Is $f$ a one-to-one function on $S$?

[Dustinsfl]

Let $f:S\to T$ be a function.
Prove that the following statements are equivalent.a
$f$ is one-to-one on $S$.

b
$f(A\cap B) = f(A)\cap f(B)$ for all subsets $A,B$ of $S$.

c
$f^{-1}[f(A)] = A$ for every subset $A$ of $S$.

d
For all disjoint subsets $A$ and $B$ of $S$, the images $f(A)$ and $f(B)$ are disjoint.

Having a tough time with this one.

 

[Plato2]

Let $f:S\to T$ be a function.
Prove that the following statements are equivalent.
a
$f$ is one-to-one on $S$.

b
$f(A\cap B) = f(A)\cap f(B)$ for all subsets $A,B$ of $S$.

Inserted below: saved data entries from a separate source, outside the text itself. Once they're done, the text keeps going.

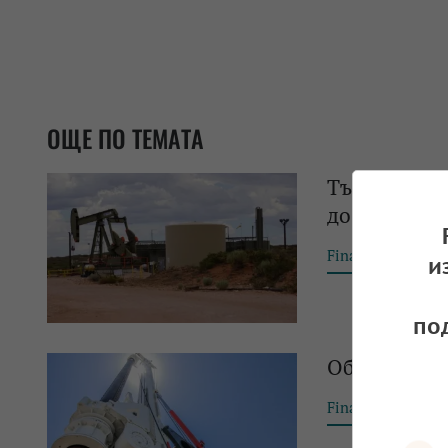
ОЩЕ ПО ТЕМАТА
Търговскот
до най-ниск
Financial Tribun
и
по
Обрат с цен
Financial Tribun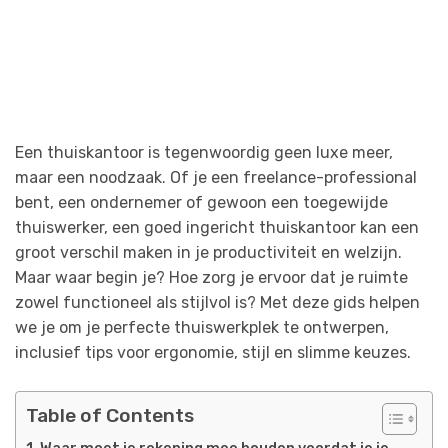
Een thuiskantoor is tegenwoordig geen luxe meer,
maar een noodzaak. Of je een freelance-professional
bent, een ondernemer of gewoon een toegewijde
thuiswerker, een goed ingericht thuiskantoor kan een
groot verschil maken in je productiviteit en welzijn.
Maar waar begin je? Hoe zorg je ervoor dat je ruimte
zowel functioneel als stijlvol is? Met deze gids helpen
we je om je perfecte thuiswerkplek te ontwerpen,
inclusief tips voor ergonomie, stijl en slimme keuzes.
Table of Contents
Waar moet je rekening mee houden voordat je je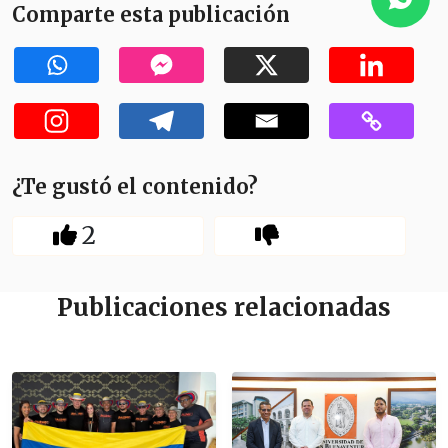
Comparte esta publicación
¿Te gustó el contenido?
2
Publicaciones relacionadas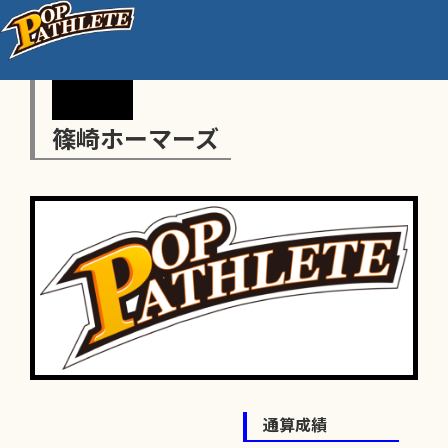
篠崎ホーマーズ
通算成績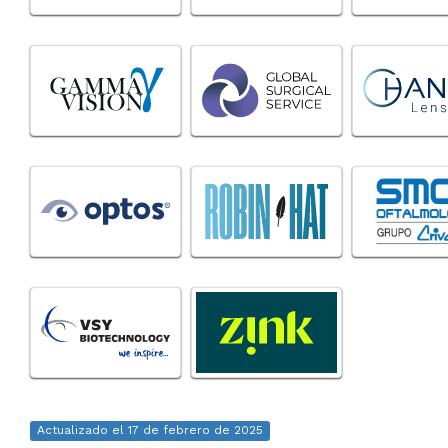
Actualizado el 17 de febrero de 2025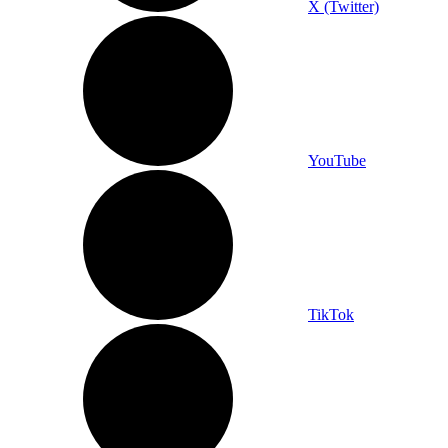
X (Twitter)
YouTube
TikTok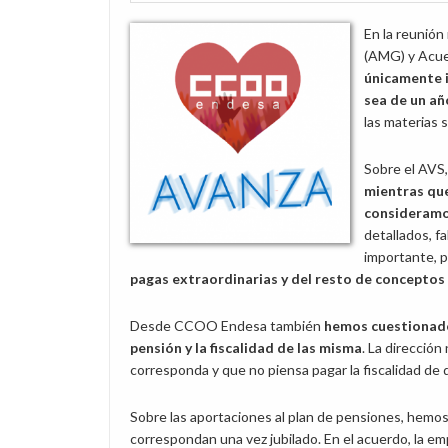
En la reunión
(AMG) y Acuer
únicamente i
sea de un añ
las materias s
Sobre el AVS,
mientras que
consideramo
detallados, f
importante, p
pagas extraordinarias y del resto de conceptos 
Desde CCOO Endesa también
hemos cuestionado
pensión y la fiscalidad de las misma
. La direcció
corresponda y que no piensa pagar la fiscalidad de
Sobre las aportaciones al plan de pensiones, hem
correspondan una vez jubilado. En el acuerdo, la em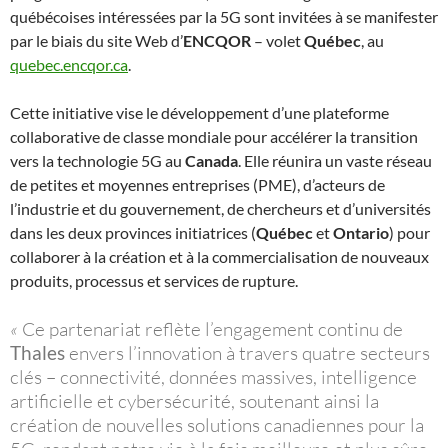
québécoises intéressées par la 5G sont invitées à se manifester
par le biais du site Web d’
ENCQOR
– volet
Québec
, au
quebec.encqor.ca
.
Cette initiative vise le développement d’une plateforme
collaborative de classe mondiale pour accélérer la transition
vers la technologie 5G au
Canada
. Elle réunira un vaste réseau
de petites et moyennes entreprises (PME), d’acteurs de
l’industrie et du gouvernement, de chercheurs et d’universités
dans les deux provinces initiatrices (
Québec
et
Ontario
) pour
collaborer à la création et à la commercialisation de nouveaux
produits, processus et services de rupture.
«
Ce partenariat reflète l’engagement continu de
Thales
envers l’innovation à travers quatre secteurs
clés – connectivité, données massives, intelligence
artificielle et cybersécurité, soutenant ainsi la
création de nouvelles solutions canadiennes pour la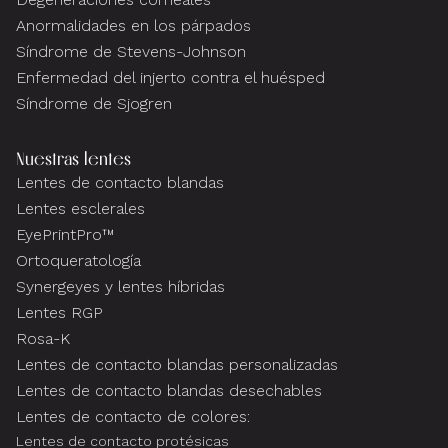
Anormalidades en los párpados
Síndrome de Stevens-Johnson
Enfermedad del injerto contra el huésped
Síndrome de Sjogren
Nuestras lentes
Lentes de contacto blandas
Lentes esclerales
EyePrintPro™
Ortoqueratología
Synergeyes y lentes híbridas
Lentes RGP
Rosa-K
Lentes de contacto blandas personalizadas
Lentes de contacto blandas desechables
Lentes de contacto de colores:
Lentes de contacto protésicas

For any function $f$ we have $f(A\cap B)\subseteq f(A)\cap f(B)$.
So suppose that $f$ is one-to-one and $t\in f(A)\cap f(B)$.
$\left( {\exists {a_t} \in A} \right)\left[ {f({a_t}) = t} \right]~\&~\left( {\exists {b_t} \in B} \right)\left[ {f({b_t}) = t} \right]$.
Use one-to-one to prove $t\in f(A\cap B)$.

Now start with $f(A\cap B) = f(A)\cap f(B)$ and continue.

 

[Dustinsfl]

For any function $f$ we have $f(A\cap B)\subseteq f(A)\cap f(B)$.
So suppose that $f$ is one-to-one and $t\in f(A)\cap f(B)$.
$\left( {\exists {a_t} \in A} \right)\left[ {f({a_t}) = t} \right]~\&~\left( {\exists {b_t} \in B} \right)\left[ {f({b_t}) = t} \right]$.
Use one-to-one to prove $t\in f(A\cap B)$.

Now start with $f(A\cap B) = f(A)\cap f(B)$ and continue.

How can $f(A\cap B) = f(A)\cap f(B)$ be used to show c is true? I don't get it.

 

[Plato2]

How can $f(A\cap B) = f(A)\cap f(B)$ be used to show c is true? I don't get it.

I would show that $a) \Leftrightarrow c)$.

 

[Evgeny.Makarov]

Note that $f^{-1}(f(A))\supseteq A$, so one only has to show $f^{-1}(f(A))\subseteq A$. Suppose $f^{-1}(f(A))=A\cup B$ where $A\cap B=\emptyset$. Using (b) show that $f(B)=\emptyset$ and therefore $B=\emptyset$.